Amazing. It really is like Baghdad Bob -- "there are no trapped, desperate, dying people regardless of the fact that you think you see them on your TV screens."

Do they think the public are total fools? Or has their command, control and communication system come to a complete halt but they're still behaving as if it were completely operational? If their emergency communication network is totally out of order, somebody at FEMA should just assign a couple of folks to watch cable TV and read the NOLA blog and simply relay the information to the folks who are titularly in charge.
View Article  Xenophobic fantasies
Brian Ulrich makes a very good point in a post at Liberals Against Terrorism about the urban myths (to cast the spreading of false information in its kindest light) that the rest of the world has given the US the cold shoulder. People who should know better are simply making stuff up! The rest of the world is in fact horrified, and offers of official assistance are coming from all over -- as well as charitable contributions.

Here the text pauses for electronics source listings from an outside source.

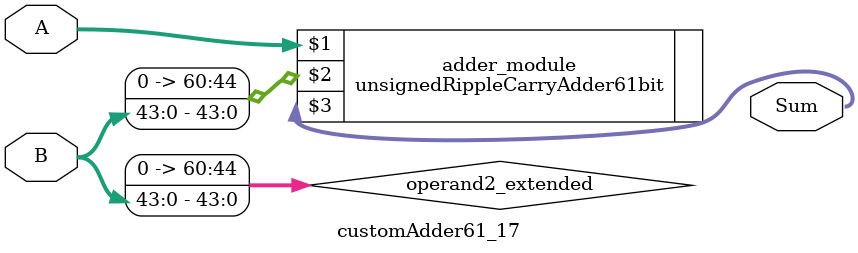
<source format=v>
module customAdder61_17(
                        input [60 : 0] A,
                        input [43 : 0] B,
                        
                        output [61 : 0] Sum
                );

        wire [60 : 0] operand2_extended;
        
        assign operand2_extended =  {17'b0, B};
        
        unsignedRippleCarryAdder61bit adder_module(
            A,
            operand2_extended,
            Sum
        );
        
        endmodule
        
</source>
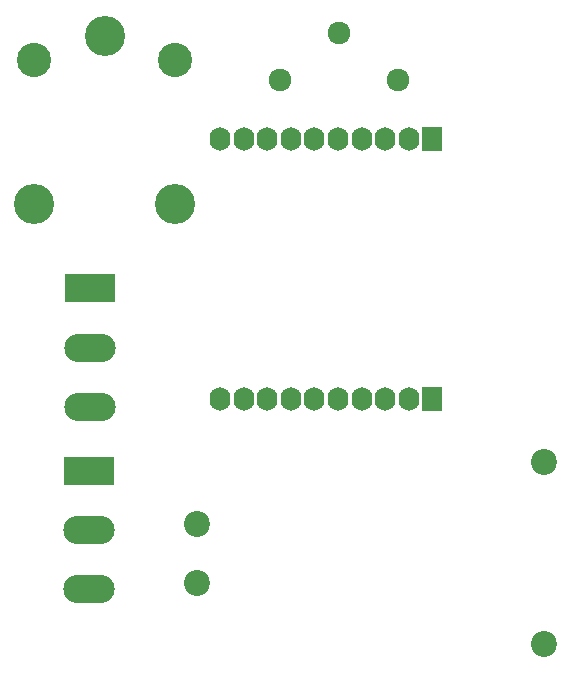
<source format=gbr>
G04 #@! TF.GenerationSoftware,KiCad,Pcbnew,no-vcs-found-7664~57~ubuntu16.10.1*
G04 #@! TF.CreationDate,2017-02-19T10:59:36+01:00*
G04 #@! TF.ProjectId,relayboard,72656C6179626F6172642E6B69636164,rev?*
G04 #@! TF.FileFunction,Soldermask,Top*
G04 #@! TF.FilePolarity,Negative*
%FSLAX46Y46*%
G04 Gerber Fmt 4.6, Leading zero omitted, Abs format (unit mm)*
G04 Created by KiCad (PCBNEW no-vcs-found-7664~57~ubuntu16.10.1) date Sun Feb 19 10:59:36 2017*
%MOMM*%
%LPD*%
G01*
G04 APERTURE LIST*
%ADD10C,0.100000*%
%ADD11C,2.200000*%
%ADD12C,1.924000*%
%ADD13R,4.360000X2.380000*%
%ADD14O,4.360000X2.380000*%
%ADD15O,1.760000X2.000000*%
%ADD16R,1.760000X2.000000*%
%ADD17C,2.900000*%
%ADD18C,3.400000*%
G04 APERTURE END LIST*
D10*
D11*
X113063520Y-101534600D03*
X113063520Y-106534600D03*
X142463520Y-96334600D03*
X142463520Y-111734600D03*
D12*
X130075960Y-64018160D03*
X120075960Y-64018160D03*
X125075960Y-60018160D03*
D13*
X103952040Y-97099120D03*
D14*
X103952040Y-102099120D03*
X103952040Y-107099120D03*
D13*
X104007920Y-81633040D03*
D14*
X104007920Y-86633040D03*
X104007920Y-91633040D03*
D15*
X115021320Y-90984600D03*
X117021320Y-90984600D03*
X119021320Y-90984600D03*
X121021320Y-90984600D03*
X123021320Y-90984600D03*
X125021320Y-90984600D03*
X127021320Y-90984600D03*
X129021320Y-90984600D03*
X131021320Y-90984600D03*
D16*
X133021320Y-90984600D03*
X133021320Y-68984600D03*
D15*
X131021320Y-68984600D03*
X129021320Y-68984600D03*
X127021320Y-68984600D03*
X125021320Y-68984600D03*
X123021320Y-68984600D03*
X121021320Y-68984600D03*
X119021320Y-68984600D03*
X117021320Y-68984600D03*
X115021320Y-68984600D03*
D17*
X99253920Y-62288920D03*
D18*
X99253920Y-74488920D03*
X111253920Y-74488920D03*
D17*
X111253920Y-62288920D03*
D18*
X105253920Y-60288920D03*
M02*

</source>
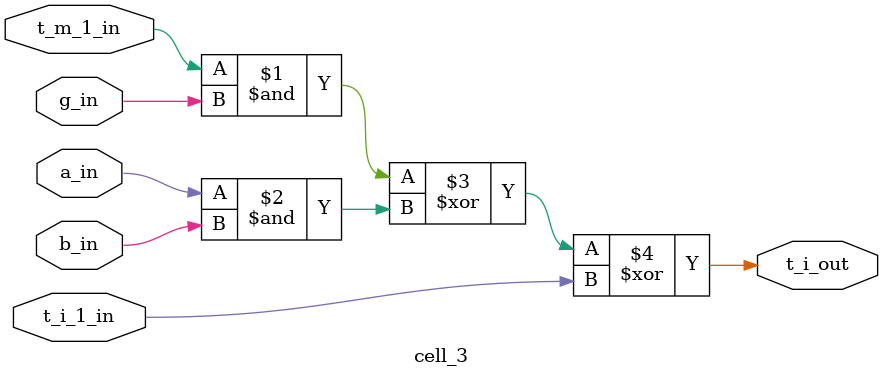
<source format=v>

module cell_3(
//-----input-----
  a_in,
  g_in,
  b_in,
  t_m_1_in,
  t_i_1_in,
//-----output----- 
  t_i_out
);

input a_in;
input g_in;
input b_in;
input t_m_1_in;
input t_i_1_in;

output t_i_out;

assign t_i_out= (t_m_1_in & g_in) ^ (a_in & b_in) ^ t_i_1_in;

endmodule

</source>
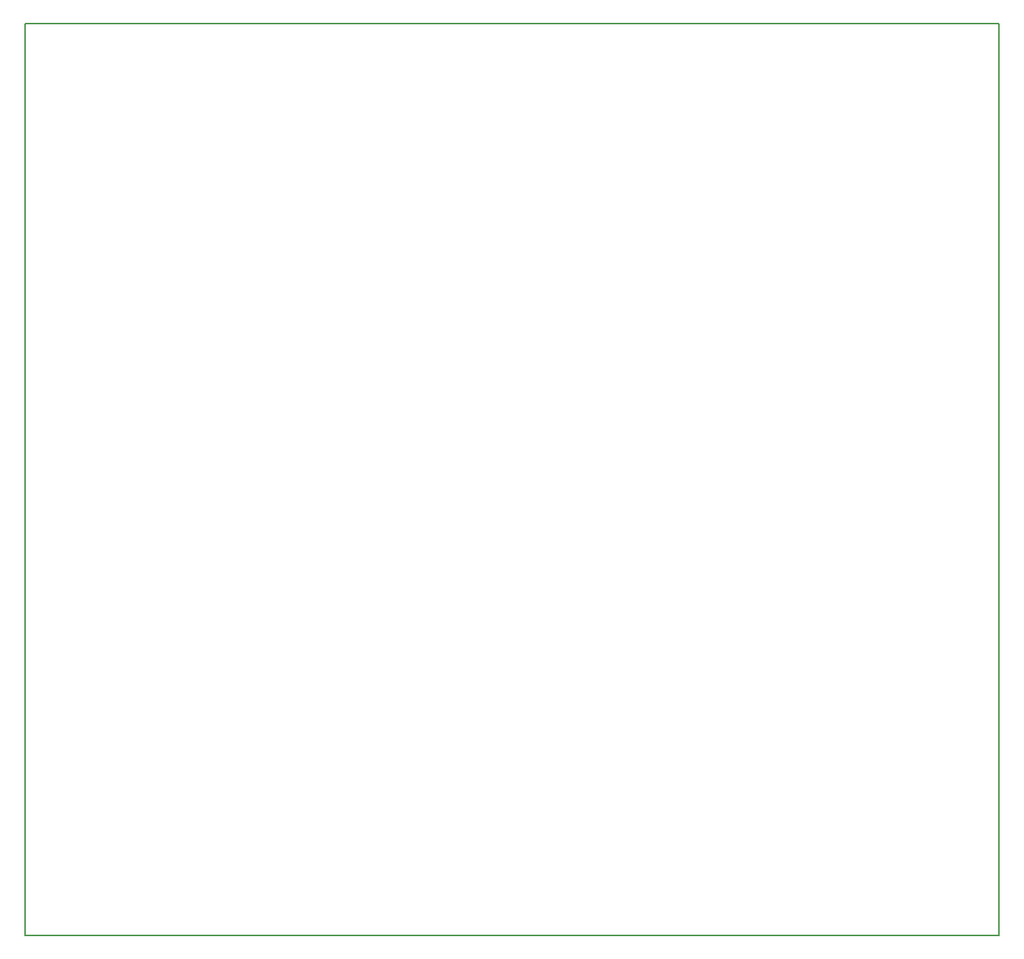
<source format=gm1>
G04 MADE WITH FRITZING*
G04 WWW.FRITZING.ORG*
G04 DOUBLE SIDED*
G04 HOLES PLATED*
G04 CONTOUR ON CENTER OF CONTOUR VECTOR*
%ASAXBY*%
%FSLAX23Y23*%
%MOIN*%
%OFA0B0*%
%SFA1.0B1.0*%
%ADD10R,4.409460X4.133870*%
%ADD11C,0.008000*%
%ADD10C,0.008*%
%LNCONTOUR*%
G90*
G70*
G54D10*
G54D11*
X4Y4130D02*
X4405Y4130D01*
X4405Y4D01*
X4Y4D01*
X4Y4130D01*
D02*
G04 End of contour*
M02*
</source>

Radley Balko has been collecting claims from the ususal suspects that no offers of foreign assistance have been forthcoming. From Radley, some outrageous claims and evidence to refute them: Neil Cavuto just telling out-and-out falsehoods, James Lileks (French-bashing, which is particularly absurd given the French emotional attachment to NO, which they tend to think of as partially "theirs" -- at least Lileks had the good grace to post a retraction and admit he hadn't bothered to even check Google because he was feeling grumpy). Also, what the State Department is now saying about welcoming offers of assistance.

And then there's everybody's favorite whipping-boy, the UN, which has of course offered help -- and they actually know a lot about how to deliver humanitarian assistance in the wake of disasters. Jan Egeland, the UN relief official the wingnuts love to hate:
"The United Nations stands ready to help with any kind of disaster expertise that might be required ... in full recognition that the United States is the country in the world that possesses the greatest civilian and military search and rescue and recovery assets themselves," Egeland told Reuters in an interview.

He said U.S. officials had thanked the U.N. for its offer, but had not requested any assistance so far.

Egeland called Katrina one of "the largest, most destructive natural disasters ever."

majikthise has been following the story of the expert Vancouver's Urban Search and Rescue Team, whose help was initially rejected. When it was finally allowed to go to NO, unfortunately, by the time they got to NO the security situation was too far gone for them to be able to jump directly in to help. But undoubtedly their assistance will be extremely useful in the days to come.

Brain's right -- it's time to stop these lies from continuing to spread. Hopefully, Bush will speak on this fairly soon to stop them in their tracks.